Article publié dans l’édition Hiver 2022 de Gestion

Comment des enfants-rois habitués à donner libre cours à leurs désirs pulsionnels pourront-ils devenir des travailleurs épanouis? Accepteront-ils les règles, les contraintes et les limites du monde du travail? Faire prévaloir la raison sur les désirs immédiats : c’est tout l’enjeu de cette lutte contre la toute-puissance du cerveau reptilien. Avis d’un psychologue.

«Je n’en ai pas envie» n’est pas vraiment un argument. Pourtant, dans son cabinet de consultation, le psychologue français Didier Pleux observe une impuissance croissante à accepter les frustrations ordinaires. «Combien de patients ai-je rencontrés qui n’ont plus de recul sur leur existence?
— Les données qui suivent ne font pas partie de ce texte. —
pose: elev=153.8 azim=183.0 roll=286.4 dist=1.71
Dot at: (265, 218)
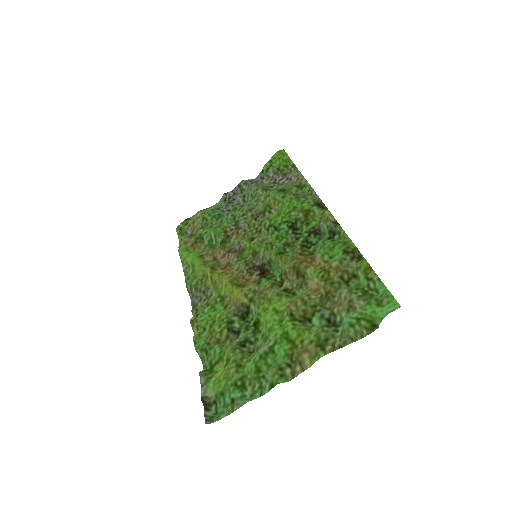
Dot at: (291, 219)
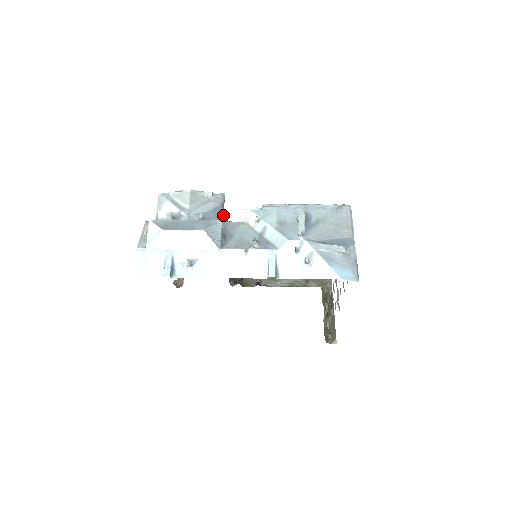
Combien de fois les ai-je incités à mieux raisonner alors qu’ils n’attendent que des conseils pour ne plus souffrir du principe de réalité?» Le cerveau reptilien est-il toujours en cause?

Moi, moi, moi!

«Nous pouvons avancer l’idée qu’aujourd’hui l’homme devient l’objet de son cerveau reptilien. Il n’est plus maître à bord, il est devenu victime de son principe de plaisir et ne sait penser sa vie.» Aux yeux de l’auteur, aucune sphère de l’existence n’est épargnée par les ravages de cette volonté de jouissance immédiate. Corrélé avec une hypertrophie de l’ego, ce penchant pour l’assouvissement de ses désirs donne carte blanche au cerveau émotionnel archaïque. Problème: l’individu contemporain est une girouette. Il n’est plus que réponses à des stimuli et veut toujours ressentir davantage de plaisir. «Plus aucune limite n’inhibe ni ne freine l’ego.»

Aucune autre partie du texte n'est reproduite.